Goodreads description: Alex joins his father on a business trip to Amsterdam. During the day he hangs out with the daughter of a family friend. They visit the usual sights but also coffee shops and flea markets off the beaten track. At one of these markets Alex spots an ancient-looking mask. Before he knows what he's doing he buys it. Later, in his hotel room, he feels compelled to put the mask on. Alex is sucked into a parallel Amsterdam, one from centuries before which begins to reveal the dark past of both the building he is staying in and the little girl who once lived there . . . edging stealthily towards the terrible twist.

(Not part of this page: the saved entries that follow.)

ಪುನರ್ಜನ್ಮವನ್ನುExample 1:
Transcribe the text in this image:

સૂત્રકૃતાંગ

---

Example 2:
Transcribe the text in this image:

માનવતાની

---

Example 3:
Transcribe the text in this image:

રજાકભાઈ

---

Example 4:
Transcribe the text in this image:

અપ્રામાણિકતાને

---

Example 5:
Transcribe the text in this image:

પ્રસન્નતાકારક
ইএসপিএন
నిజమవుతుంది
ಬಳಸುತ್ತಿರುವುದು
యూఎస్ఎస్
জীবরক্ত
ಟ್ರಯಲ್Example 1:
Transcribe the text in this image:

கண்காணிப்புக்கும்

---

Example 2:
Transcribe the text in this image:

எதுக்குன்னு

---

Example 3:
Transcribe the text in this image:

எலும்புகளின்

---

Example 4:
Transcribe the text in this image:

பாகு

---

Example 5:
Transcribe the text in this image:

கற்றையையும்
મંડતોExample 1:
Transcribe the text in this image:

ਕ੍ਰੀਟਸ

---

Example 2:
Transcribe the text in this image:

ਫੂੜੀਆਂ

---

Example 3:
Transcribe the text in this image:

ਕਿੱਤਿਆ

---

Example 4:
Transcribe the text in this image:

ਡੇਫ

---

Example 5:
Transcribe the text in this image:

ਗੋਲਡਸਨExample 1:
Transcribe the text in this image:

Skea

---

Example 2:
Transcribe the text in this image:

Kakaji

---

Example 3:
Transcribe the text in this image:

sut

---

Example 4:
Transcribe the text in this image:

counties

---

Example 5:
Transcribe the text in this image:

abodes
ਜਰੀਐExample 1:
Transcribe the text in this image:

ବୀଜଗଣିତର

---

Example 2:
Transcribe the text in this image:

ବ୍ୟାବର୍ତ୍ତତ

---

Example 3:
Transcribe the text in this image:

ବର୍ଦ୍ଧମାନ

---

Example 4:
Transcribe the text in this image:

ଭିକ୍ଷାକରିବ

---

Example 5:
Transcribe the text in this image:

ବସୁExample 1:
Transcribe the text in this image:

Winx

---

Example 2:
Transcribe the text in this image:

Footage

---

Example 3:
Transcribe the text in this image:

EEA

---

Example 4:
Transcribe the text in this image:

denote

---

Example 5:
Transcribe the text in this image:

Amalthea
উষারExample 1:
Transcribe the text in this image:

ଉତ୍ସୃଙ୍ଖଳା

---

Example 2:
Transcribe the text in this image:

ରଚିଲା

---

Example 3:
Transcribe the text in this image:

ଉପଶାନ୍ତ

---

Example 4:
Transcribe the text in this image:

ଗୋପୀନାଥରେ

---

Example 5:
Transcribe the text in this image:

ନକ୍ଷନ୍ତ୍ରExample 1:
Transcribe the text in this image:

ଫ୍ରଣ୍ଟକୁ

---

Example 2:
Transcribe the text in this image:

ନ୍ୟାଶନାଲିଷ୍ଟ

I was lucky enough to hear Chris Priestley talk about Gothic literature at Lancaster Litfest, and it was there that I discovered his work. When I saw the creepy cover of his latest book, Through Dead Eyes, I decided to request it from Netgalley. Thank you to Netgalley and Bloomsbury for giving me the chance to review it!
When Alex accompanies his dad on a business trip to Amsterdam, he doesn’t expect much, least of all the company of an attractive older girl, his dad’s friend’s daughter Angelien. When exploring the local market, he feels drawn to a peculiar old mask, which gives him a creepy feeling. But when he sees an old painting in the museum of someone wearing that very same mask, he finds himself drawn into a dark mystery surrounding the mask, the painting, and its painter and subjects.

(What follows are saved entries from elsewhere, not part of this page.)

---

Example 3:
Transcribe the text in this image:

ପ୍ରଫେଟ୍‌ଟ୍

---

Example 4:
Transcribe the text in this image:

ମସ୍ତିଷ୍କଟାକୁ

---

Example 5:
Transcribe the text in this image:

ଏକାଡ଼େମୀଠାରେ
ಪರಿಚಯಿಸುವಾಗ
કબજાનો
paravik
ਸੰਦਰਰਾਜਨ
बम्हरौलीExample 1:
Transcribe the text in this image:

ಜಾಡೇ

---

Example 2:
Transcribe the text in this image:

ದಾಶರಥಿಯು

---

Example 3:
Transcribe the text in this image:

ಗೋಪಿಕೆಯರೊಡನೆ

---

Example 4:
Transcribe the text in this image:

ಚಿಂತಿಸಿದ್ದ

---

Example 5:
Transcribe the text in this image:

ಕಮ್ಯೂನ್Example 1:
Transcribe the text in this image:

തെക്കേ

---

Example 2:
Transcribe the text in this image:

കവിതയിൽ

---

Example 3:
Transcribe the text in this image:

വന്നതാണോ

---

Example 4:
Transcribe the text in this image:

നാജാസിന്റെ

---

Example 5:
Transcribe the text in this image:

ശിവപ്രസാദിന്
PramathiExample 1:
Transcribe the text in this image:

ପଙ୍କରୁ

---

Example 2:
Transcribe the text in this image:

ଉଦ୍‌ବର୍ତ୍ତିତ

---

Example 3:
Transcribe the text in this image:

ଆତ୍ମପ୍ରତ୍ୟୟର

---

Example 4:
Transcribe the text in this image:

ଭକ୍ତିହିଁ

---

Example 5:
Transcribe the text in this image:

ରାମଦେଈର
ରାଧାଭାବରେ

But the truth is more terrifying than he could have imagined: the mask gives him the ability to see through the eyes of a girl who could see the dead.
This was a very atmospheric and subtle horror story. The setting of Amsterdam is very well described, and Alex is a likeable protagonist, an ordinary teenager who is going through a rough patch. I didn’t like Angelien much - I think she was a bit cruel to Alex - but she’s a convincing character. The pace remains fast and the mystery engaging, even though the action is slow to build. The spooky moments worked really well – I’ll definitely be avoiding buying strange masks from markets in future! Though this is tame compared to say, Stephen King’s novels, it’s a great read for young adults and even though the final twist was a little predictable, the plot remains gripping and interesting. If you’re looking for a quick, spooky read, I’d recommend checking this out!